# Texte extrait:
★ ★ ★

CA Nîmes, 1re ch. civ. B, 22 juin 2010, n° 08-05563
NÎMES
Arrêt
Confirmation
PARTIES
Demandeur :
Automobiles SP Motors (SAS)
Défendeur :
Savoye, Automobiles Hyundai France (Sté)
COMPOSITION DE LA JURIDICTION
Président :
M. Deltel
Conseillers :
Mme Thery, M. Testud
Avoués :
SCP Curat - Jarricot, SCP Pomies - Richaud - Vajou, SCP Pericchi
Avocats :
Mes Jaouen, Glaucere, Selarl Leroy
FAITS CONSTANTS ET PROCÉDURE :
Par déclaration déposée le 15 décembre 2008 dont la régularité n'est pas critiquée, la SAS Automobiles Motors a interjeté appel du jugement rendu le 3 novembre 2008 par le Tribunal de grande instance d'Avignon qui a :
- prononcé la résolution du contrat de vente du véhicule Type Galloper de marque Hyundai consenti par la SAS Automobiles SP Motors à Madame Savoye le 1er juillet 2004,
- en conséquence, condamné la SAS Automobiles SP Motors à restituer à Madame Savoye la somme de 13 750 euro correspondant au prix de vente du véhicule,
- dit que par suite de la résolution, Madame Savoye est tenue de restituer le véhicule à la SAS Automobiles SP Motors,
- condamné en outre la SAS Automobiles SP Motors à payer à Madame Savoye les sommes de :
* 1 500 euro à titre de dommages et intérêts en réparation du préjudice de jouissance,
* 1 500 euro au titre de l'article 700 du Code de procédure civile,
- déclaré la demande de garantie de la SAS Automobiles SP Motors à l'encontre de la SAS Automobiles Hyundai France recevable en la forme,
- débouté la SAS Automobiles SP Motors de sa demande de garantie à l'encontre de SAS Automobiles Hyundai France,
- dit n'y avoir lieu à application de l'article 700 du Code de procédure civile au profit de la SAS Automobiles SP Motors ni de la SAS Automobiles Hyundai France,
- condamné la SAS Automobiles SP Motors aux entiers dépens,
- rejeté toutes autres prétentions.
Pour se déterminer ainsi, le premier juge a considéré que Madame Savoye était fondée à obtenir la condamnation du vendeur de son véhicule au titre de la garantie des vices cachés mais que la SAS Automobiles Hyundai France n'était pas tenue à garantie en l'absence d'un lien contractuel justifiant ladite mise en jeu de la garantie.
MOYENS ET DEMANDES :
Dans ses dernières conclusions signifiées le 16 avril 2009 auxquelles il convient de se référer pour plus ample exposé sur l'argumentation, la SAS Automobiles SP Motors demande la réformation du jugement pour qu'il soit jugé qu'elle n'est pas tenue pour responsable du vice caché et être mise hors de cause.
Elle demande que la SAS Automobiles Hyundai France soit condamnée à la relever et garantir de toutes les condamnations mises à sa charge.
Elle réclame la condamnation solidaire de Madame Savoye et de la SAS Automobiles Hyundai France à lui payer une somme de 1 500 euro au titre de l'article 700 du Code de procédure civile outre celle aux entiers dépens, ceux d'appel distraits au profit de la SCP Curat-Jarricot, avoués.

★ ★ ★

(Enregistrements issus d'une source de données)

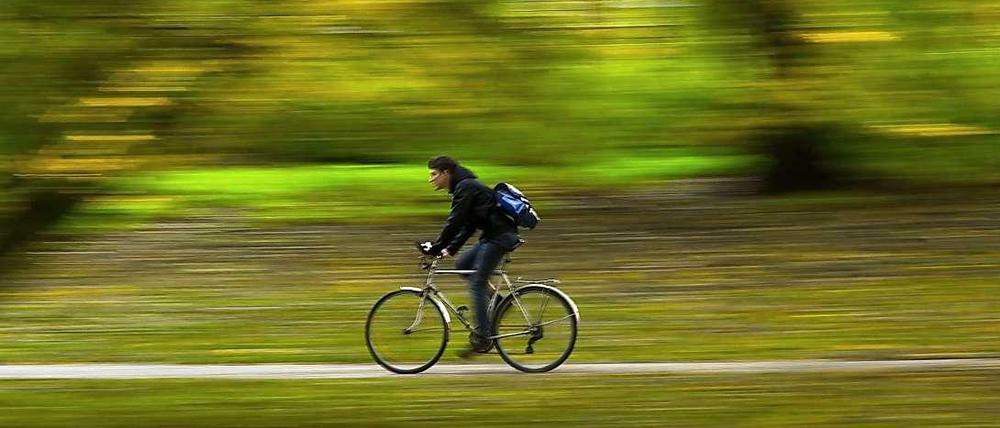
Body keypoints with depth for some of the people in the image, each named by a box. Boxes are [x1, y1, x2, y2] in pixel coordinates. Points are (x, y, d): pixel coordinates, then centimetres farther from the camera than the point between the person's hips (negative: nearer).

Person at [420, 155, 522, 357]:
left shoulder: (465, 188, -12)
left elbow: (455, 222, -17)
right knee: (461, 264, 12)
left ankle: (481, 338, -11)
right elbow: (466, 226, 22)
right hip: (492, 236, 10)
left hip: (499, 237, -10)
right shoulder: (464, 187, 20)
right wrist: (449, 249, 14)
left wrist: (436, 247, -13)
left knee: (477, 284, -11)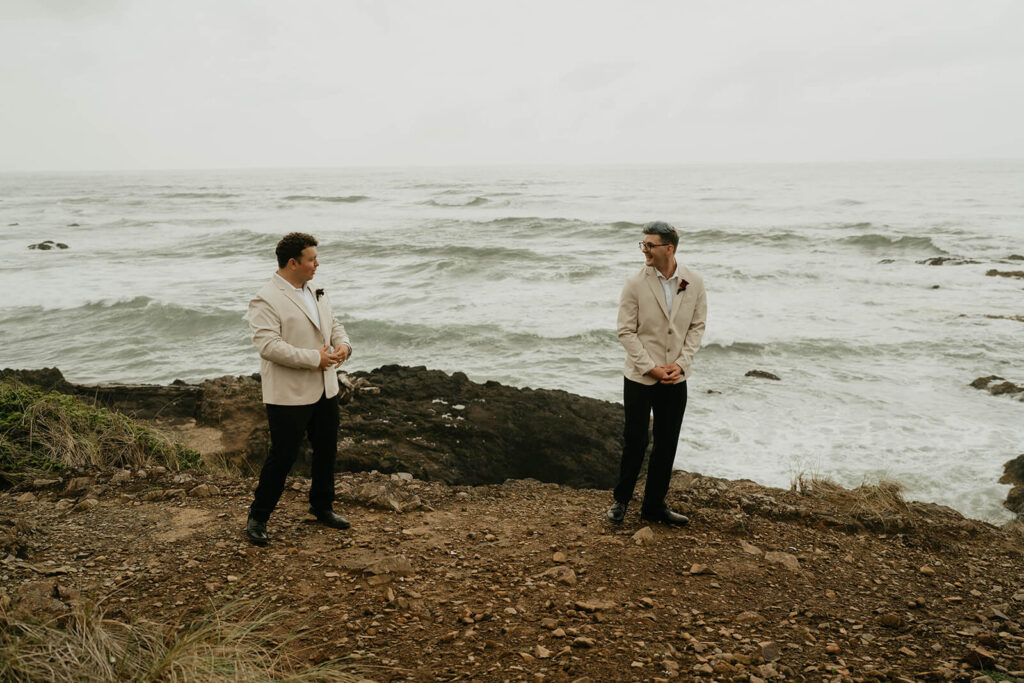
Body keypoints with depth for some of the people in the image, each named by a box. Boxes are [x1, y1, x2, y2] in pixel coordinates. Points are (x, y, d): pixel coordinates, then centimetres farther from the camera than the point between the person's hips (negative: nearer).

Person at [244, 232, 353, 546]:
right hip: (288, 395, -8)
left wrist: (344, 345, -4)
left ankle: (322, 507, 36)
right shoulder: (265, 301, -16)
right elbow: (268, 345, -25)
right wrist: (315, 358, -24)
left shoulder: (317, 293, 12)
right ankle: (257, 517, 17)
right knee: (282, 457, -1)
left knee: (327, 451, 17)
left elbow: (334, 325, 19)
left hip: (325, 390, 8)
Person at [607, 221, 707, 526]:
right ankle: (620, 501, 23)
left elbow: (697, 326, 5)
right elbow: (626, 331, -7)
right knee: (634, 442, 3)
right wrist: (651, 367, -13)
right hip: (640, 378, -3)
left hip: (675, 378, 3)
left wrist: (681, 363, -7)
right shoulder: (635, 284, -8)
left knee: (666, 444, 10)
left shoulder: (694, 283, -1)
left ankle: (654, 506, 25)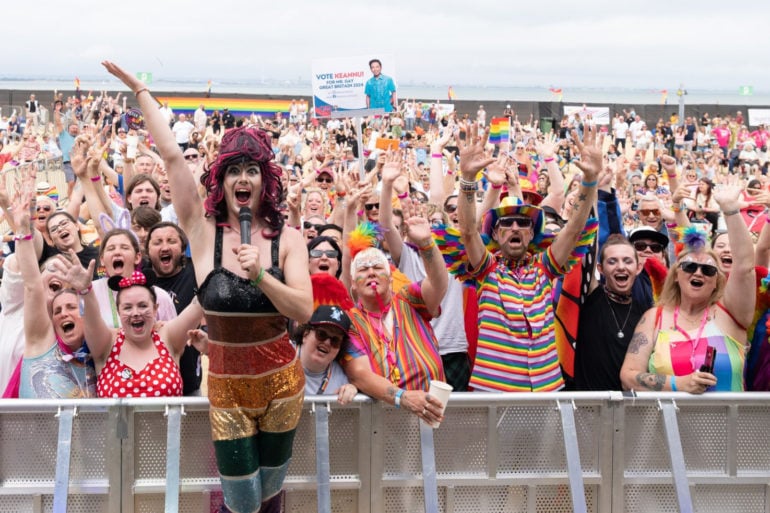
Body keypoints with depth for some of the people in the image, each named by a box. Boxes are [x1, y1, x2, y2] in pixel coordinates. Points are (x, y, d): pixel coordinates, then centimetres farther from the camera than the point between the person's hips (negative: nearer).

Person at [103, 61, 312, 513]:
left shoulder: (287, 238, -4)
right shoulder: (204, 231, -7)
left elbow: (304, 311, -12)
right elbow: (172, 155, -11)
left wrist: (260, 274, -25)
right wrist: (140, 89, -8)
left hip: (281, 381, 1)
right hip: (227, 386, -1)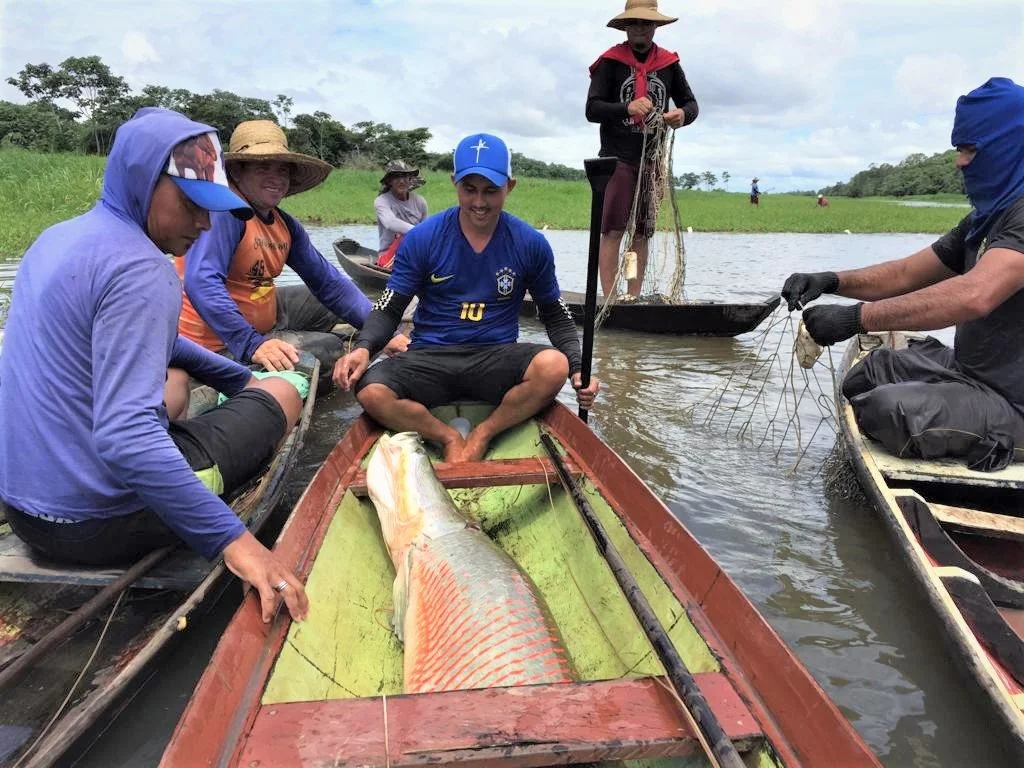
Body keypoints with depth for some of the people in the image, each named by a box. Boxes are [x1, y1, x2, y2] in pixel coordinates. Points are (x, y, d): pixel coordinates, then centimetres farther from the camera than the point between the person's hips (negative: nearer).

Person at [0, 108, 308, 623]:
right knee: (281, 393, 5)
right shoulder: (140, 270, -22)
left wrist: (243, 378, 22)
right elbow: (126, 439, -32)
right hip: (95, 524, -8)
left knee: (175, 378, 31)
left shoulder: (58, 238, 8)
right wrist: (230, 539, -32)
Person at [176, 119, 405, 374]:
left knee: (336, 302, 17)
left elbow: (329, 282, 5)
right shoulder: (226, 212, -21)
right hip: (221, 343, -9)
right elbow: (202, 283, -34)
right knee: (330, 346, -11)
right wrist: (252, 345, -41)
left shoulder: (285, 225, 3)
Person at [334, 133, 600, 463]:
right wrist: (363, 347, -20)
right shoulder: (422, 239, -2)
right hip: (430, 358, 0)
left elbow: (555, 315, 11)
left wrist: (578, 369, -5)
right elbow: (389, 309, 1)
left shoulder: (531, 244, 1)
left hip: (496, 359, 1)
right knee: (370, 391, -29)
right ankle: (450, 439, -6)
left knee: (554, 365, -31)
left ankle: (480, 437, -12)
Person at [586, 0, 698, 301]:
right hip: (617, 158, -4)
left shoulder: (669, 63, 10)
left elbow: (691, 103, 14)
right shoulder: (610, 62, 0)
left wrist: (683, 114, -11)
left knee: (641, 233, 6)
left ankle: (634, 298, 11)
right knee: (612, 230, -10)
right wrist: (627, 108, -25)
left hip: (653, 159, 4)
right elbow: (592, 109, -7)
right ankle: (609, 300, -9)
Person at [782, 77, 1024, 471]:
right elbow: (906, 273, 10)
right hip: (969, 368, 10)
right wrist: (832, 281, -8)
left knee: (888, 409, -30)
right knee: (863, 375, 19)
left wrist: (857, 317, -38)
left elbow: (974, 296, -37)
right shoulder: (985, 217, 13)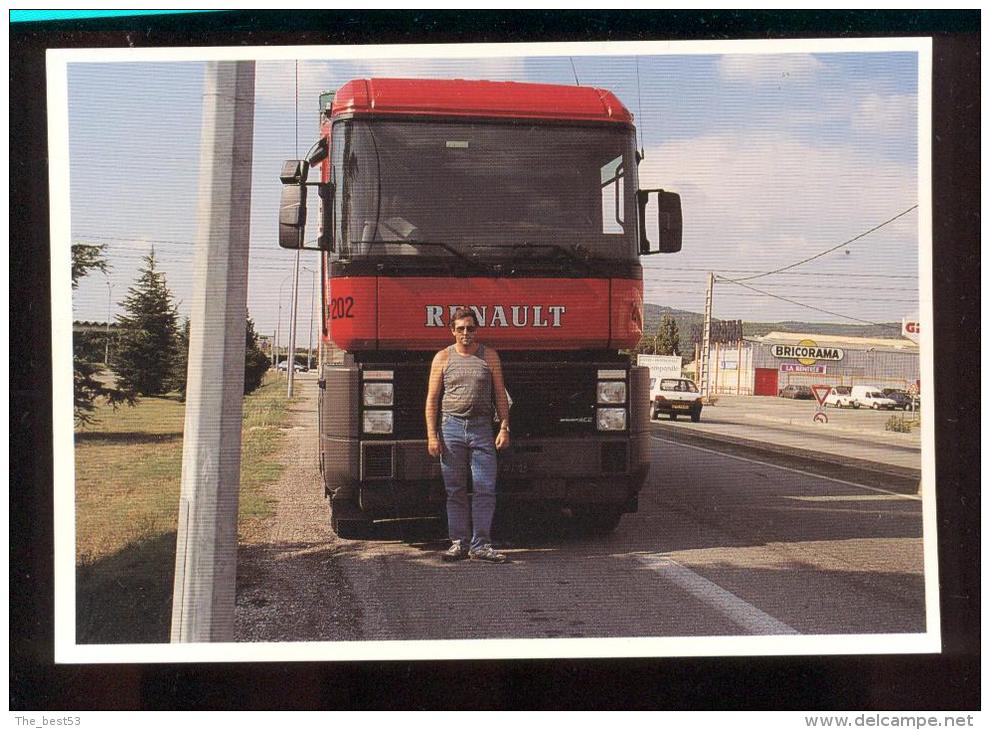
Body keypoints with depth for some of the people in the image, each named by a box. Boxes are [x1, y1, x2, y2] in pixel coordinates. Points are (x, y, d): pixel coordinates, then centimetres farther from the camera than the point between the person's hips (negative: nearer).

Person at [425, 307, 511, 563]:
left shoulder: (489, 356, 8)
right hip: (451, 426, 0)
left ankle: (480, 545, 1)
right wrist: (432, 435, -3)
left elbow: (500, 394, 9)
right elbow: (432, 399, 5)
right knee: (455, 491, 3)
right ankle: (459, 543, 9)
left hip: (481, 427, 0)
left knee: (485, 488, -4)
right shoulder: (443, 357, 7)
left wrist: (504, 428, -1)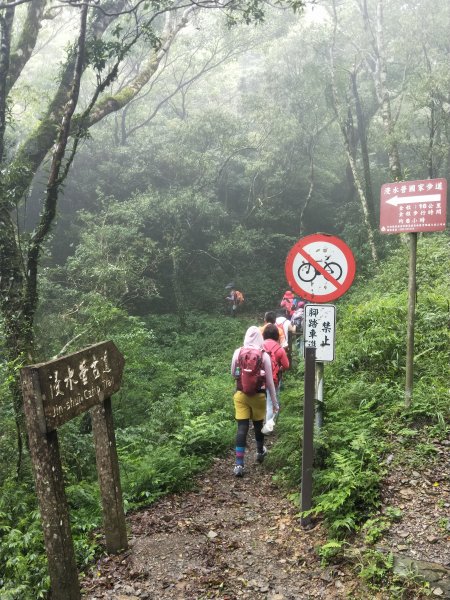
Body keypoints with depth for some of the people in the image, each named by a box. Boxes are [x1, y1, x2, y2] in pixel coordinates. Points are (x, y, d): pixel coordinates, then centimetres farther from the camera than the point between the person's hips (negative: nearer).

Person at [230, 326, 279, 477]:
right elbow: (269, 381, -5)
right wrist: (274, 402, 3)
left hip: (240, 395, 1)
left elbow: (233, 374, 8)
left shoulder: (237, 352, -4)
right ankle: (260, 452, 42)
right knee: (258, 425, 19)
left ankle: (239, 464, -4)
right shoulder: (264, 355, -8)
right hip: (258, 395, 0)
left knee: (242, 428, 1)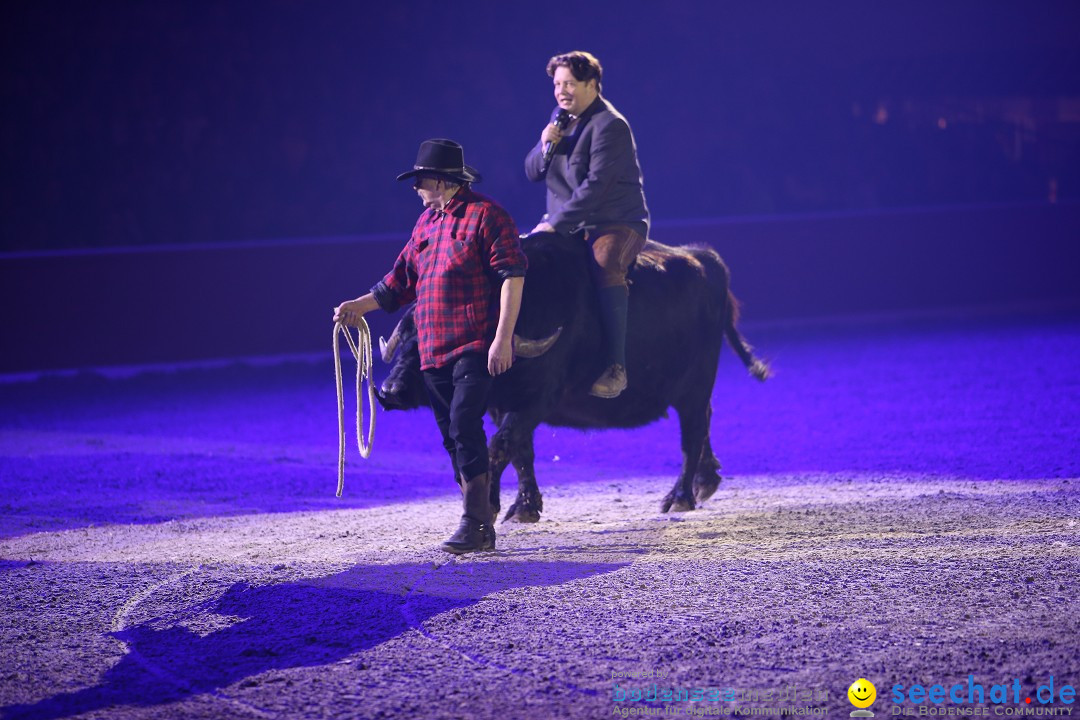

★ ★ ★

# Consignes de travail:
1. Recopiez le passage de l'arrêt de la cour d'appel de Nîmes qui commence à « Elle demande que » et se termine à « SCP Curat-Jarricot, avoués. ».
2. Relevez toutes les dates mentionnées dans l'arrêt de la cour d'appel de Nîmes.
Seul l'arrêt de la cour d'appel de Nîmes sert de référence, et non la liste.

# Réponses dans l'ordre:
1.
Elle demande que la SAS Automobiles Hyundai France soit condamnée à la relever et garantir de toutes les condamnations mises à sa charge.
Elle réclame la condamnation solidaire de Madame Savoye et de la SAS Automobiles Hyundai France à lui payer une somme de 1 500 euro au titre de l'article 700 du Code de procédure civile outre celle aux entiers dépens, ceux d'appel distraits au profit de la SCP Curat-Jarricot, avoués.

2.
- 22 juin 2010
- 15 décembre 2008
- 3 novembre 2008
- 1er juillet 2004
- 16 avril 2009